Apparently psychological studies on the human sense of humour indicate that an individual's response to jokes is a function of social, intellectual and emotional characteristics. So what sort of background do you think you have if you find this funny: Q. What do a hurricane, a tornado, and a redneck divorce all have in common? A. Someone's going to lose their trailer ...

Log on to Jester and you will be asked to rate a set of 25 jokes by clicking an on-screen meter shaded from Not Funny to Very Funny. It takes five to 10 minutes to complete - depending on how quickly you get a joke. The system then personalises jokes according to its perception of your sense of humour, which I suppose could be dispiriting if it suddenly produces a set of knock-knock jokes or half a dozen limericks. Naturally, this being the '90s - or a US site, I am not sure which - there is a warning that some of the jokes you will see 'may be considered by some to be offensive.

If you are likely to be offended by mild ethnic, sexist, or religious jokes please exit now.' So if you do not have a sense of humour, do not proceed. Mind you, it does kick off with the undeniably tasteless: Q: What's O.J. Simpson's Internet address? A: Slash, slash, backslash, slash, slash, escape. Some of the jokes, like that one, have been around a bit, in which case you are asked to rate them according to how funny they were when you heard them the first time not based on the groan factor they now hold.
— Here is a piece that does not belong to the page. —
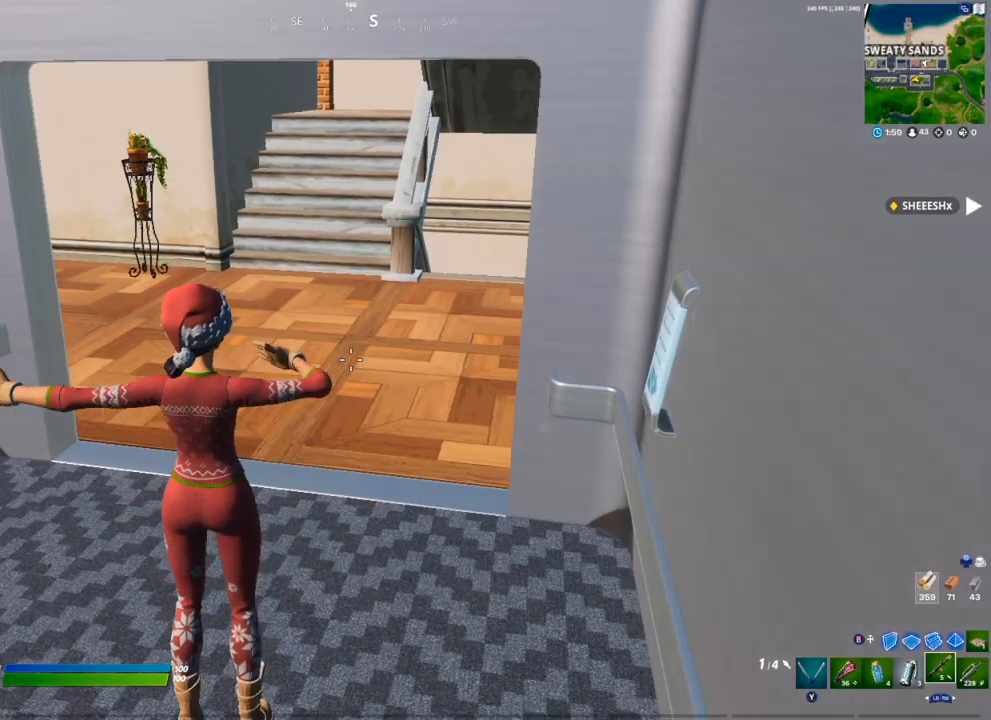
{"buttons": [], "left_stick": "up-left", "right_stick": "right", "events": [[17, "right_stick", "right"], [183, "right_stick", "center"], [217, "R1", "down"], [283, "R1", "up"], [467, "right_stick", "right"]]}
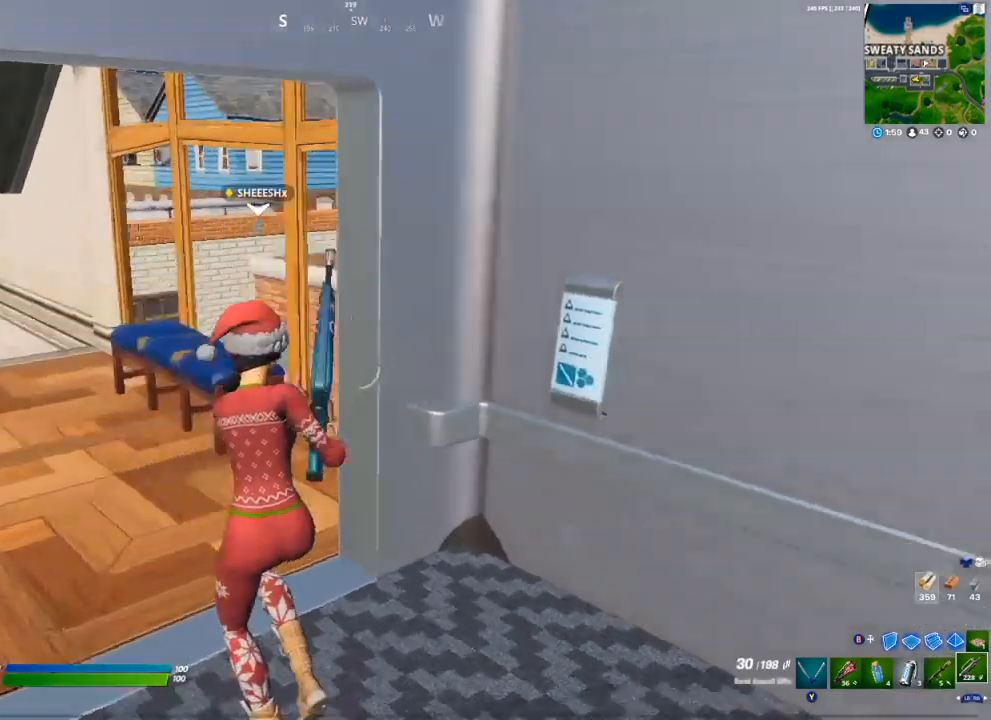
{"buttons": [], "left_stick": "left", "right_stick": "center", "events": [[67, "R1", "down"], [83, "right_stick", "center"], [183, "R1", "up"], [183, "Y", "down"], [233, "Y", "up"], [433, "left_stick", "left"]]}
Part of the fun of the site is learning a little about what you do find funny. Is it the question and answer jokes, the statement jokes, the sexist jokes, the ethnic jokes, or a combination? Do you have a sense of humour at all? Two cannibals are eating a clown, one turns to other and says: 'Does this taste funny to you?' Of course, the nice thing about being told jokes by a Web site is you do not have to sit through the tortuous delivery of most joke tellers: the jokes where an Englishman, an Irishman and a Scotsman each walk into 25 rooms and say the same thing in all but one of them but the joke teller has to go through all 75 rooms to get to the punchline.